しかし例えばフルリモートでの働き方の場合はどうでしょうか。どのように仕事に取り組んでいる状況(S)か、またどのような振る舞い・行動をとっている(B)か把握することは、ほぼ難しいでしょう。

そこで、このSBI情報に照らし合わせた時には、フィードバックの発想を180°転換することが求められます。(もちろん計画段階などでのすり合わせをしっかりと行っている前提となりますが)

フィードバックの発想転換

すなわち、インパクト(I)の部分から共有をしていき、そのインパクトに至るプロセスとしてどのようにS:シチュエーションとB:ビヘイビアが行われたか、本人の口から語らせることが重要です。

たとえば前回の例で言うと、まずプロジェクトの進捗はどうか、本人に語らせたうえで、自分もわかる範囲での客観的意見として「プロジェクトに遅れが出つつあるように見えること」を伝えます。

そしてお互いにI:インパクトを握った(共有した)後、なぜそれが起きているかを内省してもらい、本人の言葉として出て来るようにする必要があります。(その後に、他部門のキーメンバーとはどのように連絡を取って進めてる?と聞くなどしていく)

このように SBIの順番を入れ替えながら、起きている事実をもとにある意味で「本人からの言質として成果や進捗を把握していく」といった、発想の転換やスキルがこれからのフィードバックには必要となります 。

またリモートであっても、定期的な情報収集のための面談機会は、積極的に作っていく必要があることは言うまでもありません。

最後に:ニューノーマル時代のフィードバックのあり方

中原氏が言うように、フィードバックは「情報通知」と「立て直し」を目的として、そのための「SBI情報」を集める、という原則としての重要性は大きく変わらないと思います。

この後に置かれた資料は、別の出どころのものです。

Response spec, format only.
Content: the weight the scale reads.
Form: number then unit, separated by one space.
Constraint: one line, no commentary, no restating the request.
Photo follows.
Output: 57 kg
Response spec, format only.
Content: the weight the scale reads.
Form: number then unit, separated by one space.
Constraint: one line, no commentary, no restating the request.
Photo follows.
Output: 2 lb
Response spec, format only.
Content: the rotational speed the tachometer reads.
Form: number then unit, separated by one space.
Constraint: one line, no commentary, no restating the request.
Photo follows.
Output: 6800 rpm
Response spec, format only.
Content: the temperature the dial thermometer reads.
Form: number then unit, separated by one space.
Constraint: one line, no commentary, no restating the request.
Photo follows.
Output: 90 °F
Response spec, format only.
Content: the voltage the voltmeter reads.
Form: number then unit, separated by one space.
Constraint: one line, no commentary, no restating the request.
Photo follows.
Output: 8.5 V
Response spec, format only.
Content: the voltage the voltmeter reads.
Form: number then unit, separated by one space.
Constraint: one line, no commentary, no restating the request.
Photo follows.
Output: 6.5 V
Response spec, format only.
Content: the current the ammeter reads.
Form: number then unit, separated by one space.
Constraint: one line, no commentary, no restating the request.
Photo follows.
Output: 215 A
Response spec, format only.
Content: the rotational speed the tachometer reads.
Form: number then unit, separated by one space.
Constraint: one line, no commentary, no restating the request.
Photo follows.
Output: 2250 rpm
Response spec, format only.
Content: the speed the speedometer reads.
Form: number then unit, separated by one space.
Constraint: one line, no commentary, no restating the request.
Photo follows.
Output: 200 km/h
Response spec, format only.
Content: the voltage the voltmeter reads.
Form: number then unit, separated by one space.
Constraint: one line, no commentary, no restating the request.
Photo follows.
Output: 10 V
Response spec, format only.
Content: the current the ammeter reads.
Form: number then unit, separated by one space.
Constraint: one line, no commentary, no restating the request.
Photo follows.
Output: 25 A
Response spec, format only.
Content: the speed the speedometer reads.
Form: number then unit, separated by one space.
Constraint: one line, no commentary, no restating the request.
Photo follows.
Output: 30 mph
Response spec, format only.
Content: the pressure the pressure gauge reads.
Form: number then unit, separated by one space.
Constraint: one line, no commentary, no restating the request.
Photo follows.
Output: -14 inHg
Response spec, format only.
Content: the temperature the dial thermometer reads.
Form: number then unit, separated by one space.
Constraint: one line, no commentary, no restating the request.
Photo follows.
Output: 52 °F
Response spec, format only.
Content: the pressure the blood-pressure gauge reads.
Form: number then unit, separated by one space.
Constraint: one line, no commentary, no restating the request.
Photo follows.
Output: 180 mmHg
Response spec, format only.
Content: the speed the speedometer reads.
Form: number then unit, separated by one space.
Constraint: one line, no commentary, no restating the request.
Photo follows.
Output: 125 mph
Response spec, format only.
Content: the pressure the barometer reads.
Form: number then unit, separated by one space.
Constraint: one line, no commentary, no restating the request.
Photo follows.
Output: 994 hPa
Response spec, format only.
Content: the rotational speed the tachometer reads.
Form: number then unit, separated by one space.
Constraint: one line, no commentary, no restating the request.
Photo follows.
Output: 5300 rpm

しかし、もしフィードバックを「管理」の一部と考えているならば、これからの時代はその発想からの脱却が求められます。マイクロマネジメントなどはそもそも不可能と考え、部下本人との「伴走」の記録としてフィードバックを位置づけることが重要です。

ここで言う伴走とはすなわち、ゴールを共有する、あるいは成果を共有することを最優先に位置付けて、そのためのプロセスややり方はかなりの程度本人に任せていき、適切に支援・サポートに入る、ということです。

そのために、これからのリーダーに必要なのは、常に「大きな目的や目標を前提としてネクストゴールとステップを本人と共に考えていく姿勢」が求められることは間違いありません。

また方法論的な話として、リモートでフィードバックを実施するような場合には、その場で成果ややり方などをイチから考えて整理していくことは難しいので、報告の型(テンプレート)やそれに基づく事前の準備をしっかりとさせることも大切になってくるでしょう。

「難しいから出来ない」と立ち止まらず、原則を大切にしながら発想を切り替えて対応していくことがこれからのフィードバックに重要なことであり、引いてはこれからのリーダーに求められることです。